Hanoka returned to school, and in 1964, married Polish Holocaust survivor Bina Herzberg.

In his free time, he continued to pursue his Jewish studies, and followed an intense learning schedule for the rest of his life.

In later private audiences, Hanoka would describe to the Rebbe his religious pursuits, including his time spent in contemplative prayer.

After addressing these points, the Rebbe would “inquire at length about his scientific studies,” said Yitzchak Hanoka.

“The Rebbe knew more about what I was studying,” Hanoka once told his son, “than I knew myself.”

Yaacov (Jack) Hanoka
Yaacov (Jack) Hanoka

Incurable Positivity

Hanoka’s defining characteristic was his unfailing positive outlook on life; he viewed obstacles and difficulties as challenges to be overcome, not problems to be endured.

“I feel that this is what the Rebbe recognized in me from the beginning, therefore sending me on a most challenging journey,” he told his son.

“He had a sense of urgency, cherishing each moment to use it well,” recalled Rabbi Shmuel Lew of Lubavitch of the UK, a co-organizer of Encounter With Chabad in the 1960s. “He had a total dedication to what he knew was right, with a consistency that has stood the test of time over decades.”

His co-workers agreed.

He had, “unfailing energy, cheerfulness and enthusiasm,” said David Harvery, who worked with Hanoka at the Mobil Tyco Solar Energy Corp. He had an “extensive knowledge and eagerness to learn.”

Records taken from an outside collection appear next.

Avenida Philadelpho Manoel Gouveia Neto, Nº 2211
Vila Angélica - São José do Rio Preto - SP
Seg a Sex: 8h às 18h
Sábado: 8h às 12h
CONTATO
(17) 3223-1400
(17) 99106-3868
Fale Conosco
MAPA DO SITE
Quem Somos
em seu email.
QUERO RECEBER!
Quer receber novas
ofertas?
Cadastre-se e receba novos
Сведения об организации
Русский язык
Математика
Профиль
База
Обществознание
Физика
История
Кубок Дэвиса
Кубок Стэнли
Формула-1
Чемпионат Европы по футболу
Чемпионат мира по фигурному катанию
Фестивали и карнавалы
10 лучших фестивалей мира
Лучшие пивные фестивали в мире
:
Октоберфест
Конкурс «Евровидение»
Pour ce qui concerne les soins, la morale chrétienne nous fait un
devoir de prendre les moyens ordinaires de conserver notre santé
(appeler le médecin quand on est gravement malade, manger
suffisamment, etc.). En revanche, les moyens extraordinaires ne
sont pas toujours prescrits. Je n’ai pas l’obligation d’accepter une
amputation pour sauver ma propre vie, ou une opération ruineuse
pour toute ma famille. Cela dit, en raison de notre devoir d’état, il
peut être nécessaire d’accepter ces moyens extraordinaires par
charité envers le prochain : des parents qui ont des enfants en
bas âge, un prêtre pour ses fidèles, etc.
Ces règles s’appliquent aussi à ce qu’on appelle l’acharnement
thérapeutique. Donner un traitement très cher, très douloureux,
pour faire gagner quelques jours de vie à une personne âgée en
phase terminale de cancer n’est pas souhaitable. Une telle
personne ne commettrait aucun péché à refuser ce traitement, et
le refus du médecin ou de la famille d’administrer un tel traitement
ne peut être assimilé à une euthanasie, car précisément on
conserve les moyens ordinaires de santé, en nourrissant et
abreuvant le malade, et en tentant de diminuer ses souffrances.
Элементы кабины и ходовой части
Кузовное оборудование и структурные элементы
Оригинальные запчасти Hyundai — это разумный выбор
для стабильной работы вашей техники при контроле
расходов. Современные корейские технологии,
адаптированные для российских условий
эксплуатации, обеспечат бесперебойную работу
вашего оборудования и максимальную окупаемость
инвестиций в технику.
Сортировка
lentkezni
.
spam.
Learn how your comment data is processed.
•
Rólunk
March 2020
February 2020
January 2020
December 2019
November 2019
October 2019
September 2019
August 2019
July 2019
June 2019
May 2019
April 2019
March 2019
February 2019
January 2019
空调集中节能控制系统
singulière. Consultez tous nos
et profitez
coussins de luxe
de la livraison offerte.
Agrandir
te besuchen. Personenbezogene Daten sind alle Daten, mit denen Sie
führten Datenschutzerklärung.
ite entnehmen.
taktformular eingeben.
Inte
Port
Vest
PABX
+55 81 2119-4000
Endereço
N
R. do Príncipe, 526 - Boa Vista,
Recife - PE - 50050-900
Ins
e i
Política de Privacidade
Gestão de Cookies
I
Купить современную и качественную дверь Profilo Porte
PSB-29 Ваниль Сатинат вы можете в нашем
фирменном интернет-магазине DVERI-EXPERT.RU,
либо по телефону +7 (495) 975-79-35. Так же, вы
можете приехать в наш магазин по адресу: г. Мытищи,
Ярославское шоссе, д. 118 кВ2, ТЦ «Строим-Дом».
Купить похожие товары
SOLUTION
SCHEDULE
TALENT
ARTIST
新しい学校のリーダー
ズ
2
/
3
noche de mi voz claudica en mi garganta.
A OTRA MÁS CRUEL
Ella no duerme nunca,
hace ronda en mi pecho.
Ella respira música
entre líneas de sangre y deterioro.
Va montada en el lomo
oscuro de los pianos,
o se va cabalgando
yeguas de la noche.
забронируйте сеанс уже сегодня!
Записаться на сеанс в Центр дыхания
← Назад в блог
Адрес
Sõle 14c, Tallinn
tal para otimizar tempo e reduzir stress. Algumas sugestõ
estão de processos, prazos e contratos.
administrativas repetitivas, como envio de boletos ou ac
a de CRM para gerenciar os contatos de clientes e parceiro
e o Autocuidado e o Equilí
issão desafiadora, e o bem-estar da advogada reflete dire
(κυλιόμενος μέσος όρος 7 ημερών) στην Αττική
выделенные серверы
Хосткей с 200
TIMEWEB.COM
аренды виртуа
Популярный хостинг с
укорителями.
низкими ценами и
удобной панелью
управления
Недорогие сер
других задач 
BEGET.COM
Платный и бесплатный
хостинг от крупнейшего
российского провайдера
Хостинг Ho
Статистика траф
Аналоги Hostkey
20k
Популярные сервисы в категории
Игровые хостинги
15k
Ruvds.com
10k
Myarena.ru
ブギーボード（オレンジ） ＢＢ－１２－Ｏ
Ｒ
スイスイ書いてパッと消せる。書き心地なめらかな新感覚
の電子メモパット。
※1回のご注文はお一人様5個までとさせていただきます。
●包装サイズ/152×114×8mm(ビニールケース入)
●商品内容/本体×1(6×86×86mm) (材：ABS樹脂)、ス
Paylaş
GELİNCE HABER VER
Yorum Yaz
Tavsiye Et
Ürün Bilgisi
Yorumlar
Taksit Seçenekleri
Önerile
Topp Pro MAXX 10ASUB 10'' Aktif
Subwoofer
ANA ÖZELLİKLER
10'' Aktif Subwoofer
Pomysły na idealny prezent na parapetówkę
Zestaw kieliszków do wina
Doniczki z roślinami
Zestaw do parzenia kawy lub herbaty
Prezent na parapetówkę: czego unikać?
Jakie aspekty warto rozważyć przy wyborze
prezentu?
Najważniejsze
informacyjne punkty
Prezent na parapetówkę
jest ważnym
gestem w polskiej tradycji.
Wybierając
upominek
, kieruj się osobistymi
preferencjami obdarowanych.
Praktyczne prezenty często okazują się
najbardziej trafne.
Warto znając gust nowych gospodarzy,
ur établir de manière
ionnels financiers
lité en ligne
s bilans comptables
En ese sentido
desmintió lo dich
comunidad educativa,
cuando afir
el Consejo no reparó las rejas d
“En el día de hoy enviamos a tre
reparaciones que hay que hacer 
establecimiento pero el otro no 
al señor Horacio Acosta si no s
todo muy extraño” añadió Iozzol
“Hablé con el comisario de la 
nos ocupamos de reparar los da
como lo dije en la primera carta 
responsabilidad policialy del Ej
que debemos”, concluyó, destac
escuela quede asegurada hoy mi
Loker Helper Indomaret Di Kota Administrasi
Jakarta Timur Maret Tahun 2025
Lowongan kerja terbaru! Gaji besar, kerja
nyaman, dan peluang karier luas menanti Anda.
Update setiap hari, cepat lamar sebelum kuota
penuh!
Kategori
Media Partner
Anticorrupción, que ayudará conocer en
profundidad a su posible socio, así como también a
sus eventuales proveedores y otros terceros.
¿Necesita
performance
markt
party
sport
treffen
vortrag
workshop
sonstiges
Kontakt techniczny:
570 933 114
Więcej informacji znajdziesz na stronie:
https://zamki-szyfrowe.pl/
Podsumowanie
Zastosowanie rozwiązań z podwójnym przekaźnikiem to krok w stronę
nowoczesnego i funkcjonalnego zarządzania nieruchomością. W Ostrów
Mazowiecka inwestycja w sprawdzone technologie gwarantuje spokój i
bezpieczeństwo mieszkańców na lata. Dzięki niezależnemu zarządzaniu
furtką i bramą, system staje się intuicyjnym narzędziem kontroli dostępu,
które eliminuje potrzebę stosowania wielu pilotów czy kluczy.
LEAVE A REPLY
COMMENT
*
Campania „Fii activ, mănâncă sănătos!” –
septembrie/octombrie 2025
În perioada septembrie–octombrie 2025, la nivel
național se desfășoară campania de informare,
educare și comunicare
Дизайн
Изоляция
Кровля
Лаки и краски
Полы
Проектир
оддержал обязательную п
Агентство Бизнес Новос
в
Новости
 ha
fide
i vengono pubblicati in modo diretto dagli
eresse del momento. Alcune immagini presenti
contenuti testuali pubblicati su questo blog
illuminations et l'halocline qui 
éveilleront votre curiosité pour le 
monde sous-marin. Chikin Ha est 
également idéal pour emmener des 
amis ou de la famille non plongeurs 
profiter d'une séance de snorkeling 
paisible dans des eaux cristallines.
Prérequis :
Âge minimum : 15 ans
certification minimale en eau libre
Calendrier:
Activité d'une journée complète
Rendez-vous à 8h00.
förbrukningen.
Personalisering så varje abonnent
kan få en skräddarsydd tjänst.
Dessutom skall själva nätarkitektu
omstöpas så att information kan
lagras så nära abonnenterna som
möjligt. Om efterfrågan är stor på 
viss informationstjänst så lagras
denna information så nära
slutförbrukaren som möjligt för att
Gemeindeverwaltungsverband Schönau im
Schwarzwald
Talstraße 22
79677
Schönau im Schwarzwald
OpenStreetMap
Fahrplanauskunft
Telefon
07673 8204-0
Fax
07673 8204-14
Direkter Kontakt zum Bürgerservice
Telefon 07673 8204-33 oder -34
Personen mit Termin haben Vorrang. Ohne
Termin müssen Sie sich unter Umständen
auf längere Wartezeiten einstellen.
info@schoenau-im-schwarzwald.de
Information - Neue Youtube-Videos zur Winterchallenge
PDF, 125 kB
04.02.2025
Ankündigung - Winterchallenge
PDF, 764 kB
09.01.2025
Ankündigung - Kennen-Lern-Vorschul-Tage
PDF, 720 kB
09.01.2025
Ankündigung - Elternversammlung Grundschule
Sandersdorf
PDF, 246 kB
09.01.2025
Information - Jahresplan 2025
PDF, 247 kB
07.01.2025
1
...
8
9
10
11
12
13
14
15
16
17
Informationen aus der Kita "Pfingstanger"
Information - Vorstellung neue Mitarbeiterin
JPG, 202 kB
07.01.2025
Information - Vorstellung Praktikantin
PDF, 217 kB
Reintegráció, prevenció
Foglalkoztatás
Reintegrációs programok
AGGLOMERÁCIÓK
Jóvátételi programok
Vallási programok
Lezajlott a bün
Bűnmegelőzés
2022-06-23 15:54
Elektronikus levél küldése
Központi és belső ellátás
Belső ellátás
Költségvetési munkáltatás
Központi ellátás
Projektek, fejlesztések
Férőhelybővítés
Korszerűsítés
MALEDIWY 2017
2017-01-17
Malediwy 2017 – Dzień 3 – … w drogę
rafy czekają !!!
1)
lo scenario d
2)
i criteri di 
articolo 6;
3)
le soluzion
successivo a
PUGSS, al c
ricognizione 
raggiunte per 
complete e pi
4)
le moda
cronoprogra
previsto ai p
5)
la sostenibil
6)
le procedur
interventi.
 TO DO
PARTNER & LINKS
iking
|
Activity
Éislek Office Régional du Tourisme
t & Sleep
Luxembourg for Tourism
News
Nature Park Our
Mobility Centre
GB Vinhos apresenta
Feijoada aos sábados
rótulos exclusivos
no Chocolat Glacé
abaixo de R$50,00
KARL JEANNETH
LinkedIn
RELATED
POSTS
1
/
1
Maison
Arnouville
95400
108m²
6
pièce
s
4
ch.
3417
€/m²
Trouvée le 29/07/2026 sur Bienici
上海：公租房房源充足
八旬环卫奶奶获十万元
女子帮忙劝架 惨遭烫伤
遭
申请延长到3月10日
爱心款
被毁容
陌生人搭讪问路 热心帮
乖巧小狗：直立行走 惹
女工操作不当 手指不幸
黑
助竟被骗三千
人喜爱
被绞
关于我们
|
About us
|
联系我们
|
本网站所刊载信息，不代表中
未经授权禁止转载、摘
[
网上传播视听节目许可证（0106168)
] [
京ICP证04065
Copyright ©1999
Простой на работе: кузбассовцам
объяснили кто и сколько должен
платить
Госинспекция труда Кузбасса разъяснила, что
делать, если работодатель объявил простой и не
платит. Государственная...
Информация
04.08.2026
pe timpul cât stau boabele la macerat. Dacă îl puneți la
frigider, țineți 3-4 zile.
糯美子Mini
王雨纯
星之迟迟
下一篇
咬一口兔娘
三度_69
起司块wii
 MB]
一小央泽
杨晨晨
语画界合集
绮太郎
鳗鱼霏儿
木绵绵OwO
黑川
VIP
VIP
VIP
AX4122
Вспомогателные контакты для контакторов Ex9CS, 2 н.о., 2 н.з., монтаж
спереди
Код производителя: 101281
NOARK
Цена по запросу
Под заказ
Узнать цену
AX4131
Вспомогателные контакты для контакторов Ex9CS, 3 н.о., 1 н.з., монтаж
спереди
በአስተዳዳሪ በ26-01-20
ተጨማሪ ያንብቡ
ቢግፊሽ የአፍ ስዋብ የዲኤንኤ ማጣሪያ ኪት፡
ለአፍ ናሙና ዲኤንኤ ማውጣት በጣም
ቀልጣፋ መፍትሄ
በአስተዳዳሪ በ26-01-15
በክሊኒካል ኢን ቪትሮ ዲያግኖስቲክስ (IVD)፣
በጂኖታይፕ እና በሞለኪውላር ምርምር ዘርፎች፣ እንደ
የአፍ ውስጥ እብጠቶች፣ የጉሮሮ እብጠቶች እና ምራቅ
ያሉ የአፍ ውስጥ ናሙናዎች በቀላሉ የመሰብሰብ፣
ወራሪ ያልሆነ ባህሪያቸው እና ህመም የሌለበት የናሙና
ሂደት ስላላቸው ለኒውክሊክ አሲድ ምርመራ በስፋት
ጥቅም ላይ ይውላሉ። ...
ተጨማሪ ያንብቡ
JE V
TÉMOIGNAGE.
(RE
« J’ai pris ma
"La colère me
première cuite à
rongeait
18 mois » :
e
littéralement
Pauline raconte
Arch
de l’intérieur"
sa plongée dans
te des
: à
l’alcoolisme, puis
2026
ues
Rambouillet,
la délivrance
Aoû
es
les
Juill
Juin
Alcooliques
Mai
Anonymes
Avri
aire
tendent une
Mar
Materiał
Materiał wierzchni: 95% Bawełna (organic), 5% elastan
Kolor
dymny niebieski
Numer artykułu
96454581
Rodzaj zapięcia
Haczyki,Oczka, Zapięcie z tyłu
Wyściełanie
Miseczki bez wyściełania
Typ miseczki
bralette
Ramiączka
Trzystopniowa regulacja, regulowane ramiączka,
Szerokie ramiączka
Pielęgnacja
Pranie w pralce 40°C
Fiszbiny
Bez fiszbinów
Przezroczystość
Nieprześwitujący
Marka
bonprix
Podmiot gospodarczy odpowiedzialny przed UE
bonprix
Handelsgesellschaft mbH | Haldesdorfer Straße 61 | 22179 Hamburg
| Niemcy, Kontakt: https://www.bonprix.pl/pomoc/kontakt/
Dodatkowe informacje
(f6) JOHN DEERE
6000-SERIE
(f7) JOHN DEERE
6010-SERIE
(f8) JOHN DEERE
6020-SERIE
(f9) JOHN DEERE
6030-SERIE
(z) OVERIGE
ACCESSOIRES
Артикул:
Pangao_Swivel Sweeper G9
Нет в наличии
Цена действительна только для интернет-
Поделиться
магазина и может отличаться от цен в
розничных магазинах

“He had such energy, personal drive, creativity, dedication and love of life,” added Mark Farber, “to the extent that [the] company’s energy stemmed from one person. It was [him] who inspired others.”

“It was rare to find a man who can couple faith, optimism and pragmatic abilities,” said Richard Chleboski, who worked with Hanoka at Evergreen Solar.

Hanoka once announced at a board meeting that “everyone should walk around with two pieces of paper in their pockets. On one piece it should say: All I am is ashes and dust. And on the other: Everything in the universe G‑d created for me. The challenge for everyone is to hold these two disparate concepts in harmony.”

“Jack [was] an outstanding example of how to do this,” said Chleboski.

“He always had something nice to say to people,” said Peter Vandermeulen of 7Solar. “He added to the team, building the attitude and the fun working atmosphere to the company.”

“He believed in people,” said Sachs. “He treated every human being with respect. Those who worked for him sensed that and responded [positively] to it.”